--- Activity ---
Search the records for the word "لوازم" and copy every line in which it occurs.

*** Begin section ***

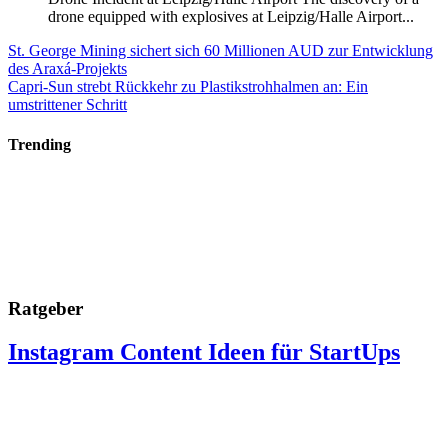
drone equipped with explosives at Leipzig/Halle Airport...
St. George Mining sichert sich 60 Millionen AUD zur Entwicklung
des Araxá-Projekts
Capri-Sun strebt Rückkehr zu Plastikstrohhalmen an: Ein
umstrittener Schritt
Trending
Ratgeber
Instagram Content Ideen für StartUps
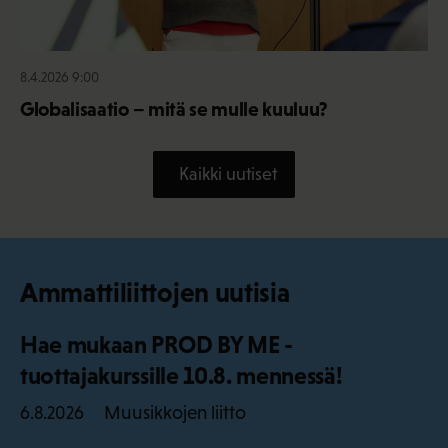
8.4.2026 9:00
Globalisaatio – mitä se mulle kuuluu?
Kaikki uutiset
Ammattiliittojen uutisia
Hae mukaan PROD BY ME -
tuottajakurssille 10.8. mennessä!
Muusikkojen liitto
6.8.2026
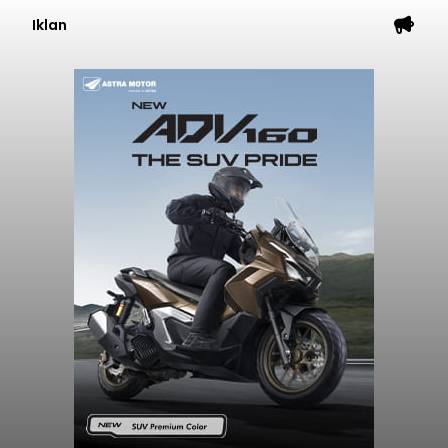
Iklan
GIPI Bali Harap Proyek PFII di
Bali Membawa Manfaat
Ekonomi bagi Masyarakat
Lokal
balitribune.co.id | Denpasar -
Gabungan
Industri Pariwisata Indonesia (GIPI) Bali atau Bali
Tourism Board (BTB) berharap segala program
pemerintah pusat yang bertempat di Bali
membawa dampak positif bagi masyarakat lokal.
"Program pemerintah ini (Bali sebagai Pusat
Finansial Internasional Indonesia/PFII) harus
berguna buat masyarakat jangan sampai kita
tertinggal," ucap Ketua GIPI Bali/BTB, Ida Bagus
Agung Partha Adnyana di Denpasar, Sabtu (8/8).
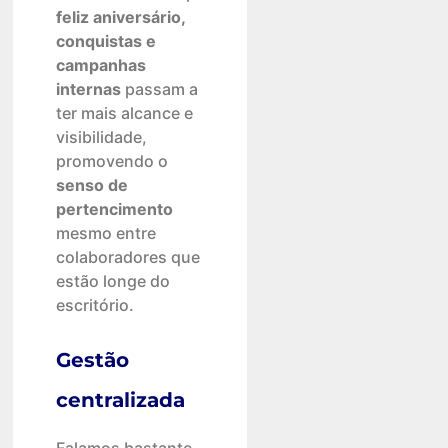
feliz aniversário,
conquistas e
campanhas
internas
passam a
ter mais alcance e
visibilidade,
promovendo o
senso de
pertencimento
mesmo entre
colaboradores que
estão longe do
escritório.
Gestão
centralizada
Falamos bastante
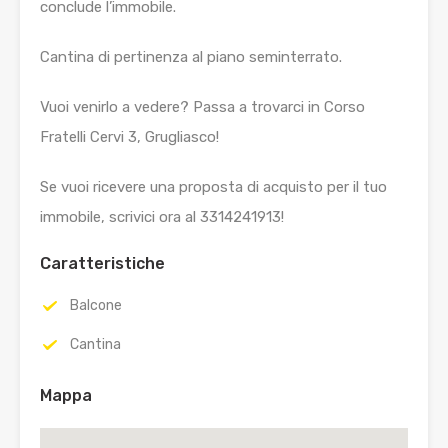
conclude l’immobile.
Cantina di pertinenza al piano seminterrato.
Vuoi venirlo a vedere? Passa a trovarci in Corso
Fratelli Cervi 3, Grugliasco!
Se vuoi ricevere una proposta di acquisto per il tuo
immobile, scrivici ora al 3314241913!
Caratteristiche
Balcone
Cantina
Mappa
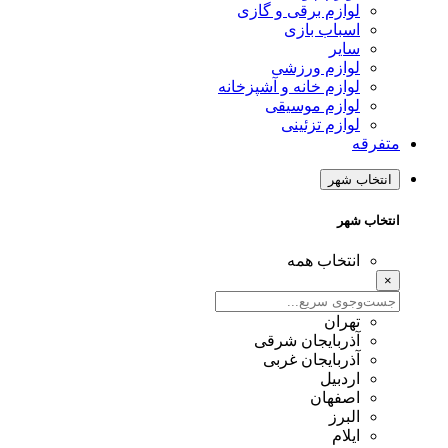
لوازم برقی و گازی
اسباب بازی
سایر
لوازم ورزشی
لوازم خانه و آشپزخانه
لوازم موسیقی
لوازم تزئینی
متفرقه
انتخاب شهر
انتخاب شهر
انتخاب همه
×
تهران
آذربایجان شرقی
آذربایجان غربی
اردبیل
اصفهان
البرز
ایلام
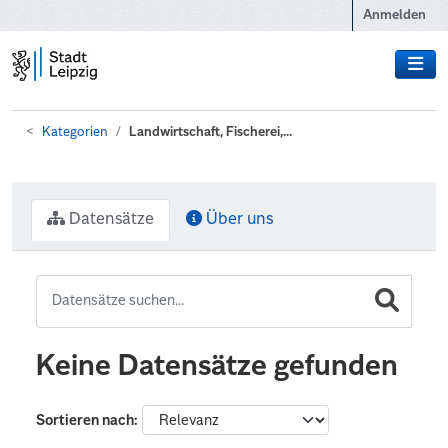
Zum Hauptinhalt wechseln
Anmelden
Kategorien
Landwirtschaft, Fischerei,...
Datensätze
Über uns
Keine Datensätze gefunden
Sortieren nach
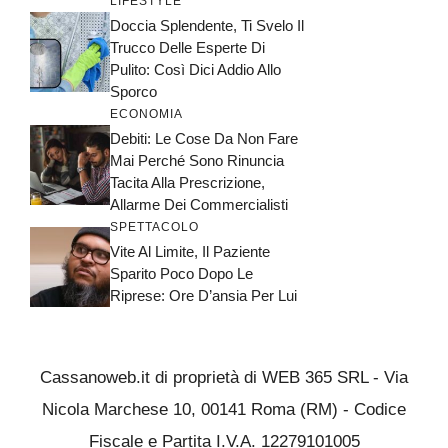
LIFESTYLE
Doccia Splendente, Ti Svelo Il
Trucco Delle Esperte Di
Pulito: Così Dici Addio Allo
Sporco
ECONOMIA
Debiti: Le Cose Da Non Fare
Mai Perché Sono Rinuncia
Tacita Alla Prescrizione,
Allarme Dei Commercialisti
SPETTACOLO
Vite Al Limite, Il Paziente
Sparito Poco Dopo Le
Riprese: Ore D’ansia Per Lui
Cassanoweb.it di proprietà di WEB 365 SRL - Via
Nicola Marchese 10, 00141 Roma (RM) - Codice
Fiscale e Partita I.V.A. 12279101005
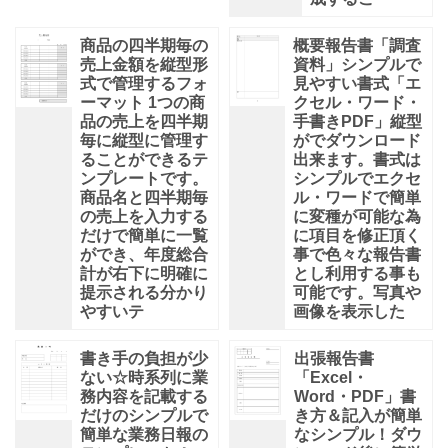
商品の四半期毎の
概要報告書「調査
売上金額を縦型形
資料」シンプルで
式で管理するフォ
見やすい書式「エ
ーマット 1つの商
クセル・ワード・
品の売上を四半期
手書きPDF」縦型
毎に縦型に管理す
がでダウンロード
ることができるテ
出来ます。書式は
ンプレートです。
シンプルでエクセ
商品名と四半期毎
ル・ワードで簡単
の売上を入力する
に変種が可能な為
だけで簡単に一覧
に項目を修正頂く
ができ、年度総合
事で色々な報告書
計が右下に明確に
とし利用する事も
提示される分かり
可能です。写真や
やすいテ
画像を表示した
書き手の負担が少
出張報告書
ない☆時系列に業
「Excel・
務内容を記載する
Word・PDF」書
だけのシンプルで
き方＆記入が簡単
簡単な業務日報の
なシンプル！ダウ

*** End section ***

--- Output for this exercise ---
لوازم برقی و گازی
لوازم ورزشی
لوازم خانه و آشپزخانه
لوازم موسیقی
لوازم تزئینی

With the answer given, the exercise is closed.